Work item: Print, exactly as given, each line of the data from the line containing "left wrist: (200, 90)" up to and including its last line.

(Data extracted from a collection)

───

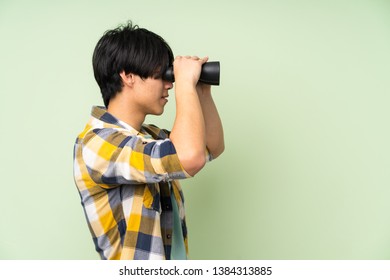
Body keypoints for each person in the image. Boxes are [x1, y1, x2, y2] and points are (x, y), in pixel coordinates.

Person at [73, 21, 224, 260]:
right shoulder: (97, 144)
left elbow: (210, 146)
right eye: (161, 74)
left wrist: (200, 90)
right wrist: (184, 83)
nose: (169, 83)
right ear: (128, 75)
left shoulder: (149, 137)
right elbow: (189, 157)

───

Solved problem:
left wrist: (200, 90)
right wrist: (184, 83)
nose: (169, 83)
right ear: (128, 75)
left shoulder: (149, 137)
right elbow: (189, 157)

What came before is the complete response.